The cost of supplies is another hindrance to the success of these programs, Deal said. Tampons and pads can cost a person up to $7-$10 every month, amounting to more than $18,000 over a lifetime. In 2015 alone, U.S. consumers spent $3.1 billion on pads, tampons and liners, according to the website Euromonitor.

This expense could be one reason why 86 percent of women said they have been caught without needed supplies in public, according to Free the Tampons, an organization that works to make menstrual products freely accessible in public restrooms.

“Women risk finding themselves in a situation where they lose their dignity and [feel] really humiliated because of the consequences of not having access to what they need,” said Nancy Kramer, founder of Free the Tampons.

Women often feel embarrassed when this happens because of the stigma around menstruation, which prevents people from talking openly about and getting resources for their periods, said Chris Bobel, president of the Society for Menstrual Cycle Research.

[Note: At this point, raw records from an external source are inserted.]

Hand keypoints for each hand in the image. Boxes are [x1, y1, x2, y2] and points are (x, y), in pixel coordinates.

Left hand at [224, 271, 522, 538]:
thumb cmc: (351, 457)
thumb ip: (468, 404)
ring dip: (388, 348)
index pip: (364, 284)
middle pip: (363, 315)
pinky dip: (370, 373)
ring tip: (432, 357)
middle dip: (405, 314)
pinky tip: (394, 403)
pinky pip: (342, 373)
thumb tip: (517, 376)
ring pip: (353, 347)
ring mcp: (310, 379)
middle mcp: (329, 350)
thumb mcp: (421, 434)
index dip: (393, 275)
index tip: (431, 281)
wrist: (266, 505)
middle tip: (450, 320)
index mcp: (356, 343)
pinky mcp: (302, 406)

“Because it’s a reality that’s shrouded in mystery – the work of the menstrual silence and secrecy – we do menstruators a great disseverance by not paying adequate and non-normalized, non-panicked attention to it,” Bobel said.

The movement to stop menstrual stigma has caught fire in recent years, Kramer said. National Public Radio called 2015 “the year of the period” because so many people, from Olympians to actresses to politicians, talked publicly about periods.

In March, President Barack Obama became the first president to comment on menstruation when he asked why 40 states tax tampons as a luxury item. In July, New York became the 11th state to eliminate the sales tax on menstrual care products. Washington, D.C. and Florida also plan to get rid of the tax.

“I think we’re starting to see a real shift in how people are approaching menstrual care that’s really critical,” said Sarah Christopherson, policy advocacy director at the National Women’s Health Network. “It is really critical to remove the stigma. This is a natural, healthy part of women’s lives and the lives of people with uteruses.”

Girls sometimes miss school because they do not have menstrual products and face this stigma, Free the Tampons founder Kramer said. That’s why New York City passed legislation in July to provide free menstrual products in all public schools, shelters and correctional facilities.

“They realized that students’ attendance actually increased by 2.4 percent after their pilot program,” Kramer said. “That was a pretty staggering statistic for them to realize that, in fact, girls and women stay home from school when they have their menstrual cycle. So it’s well worth the investment.”

Schools and colleges need not only to provide products, but also to have a “menstrual discourse” that openly talks about periods in order to eliminate the stigma, Bobel said.

“Good information is the basis of good decision making, so it’s really important that people have access to knowledge and support so they can indeed make those healthy decisions,” Bobel said. “Products without education is really not attacking the problem.”

Chen said that the Emory menstrual program has already started a conversation on menstrual health.

“Talking to other people, it’s taught me that it’s important for equality purposes,” Chen said. “It’s a good step in the right direction of equality and prioritizing women’s health.”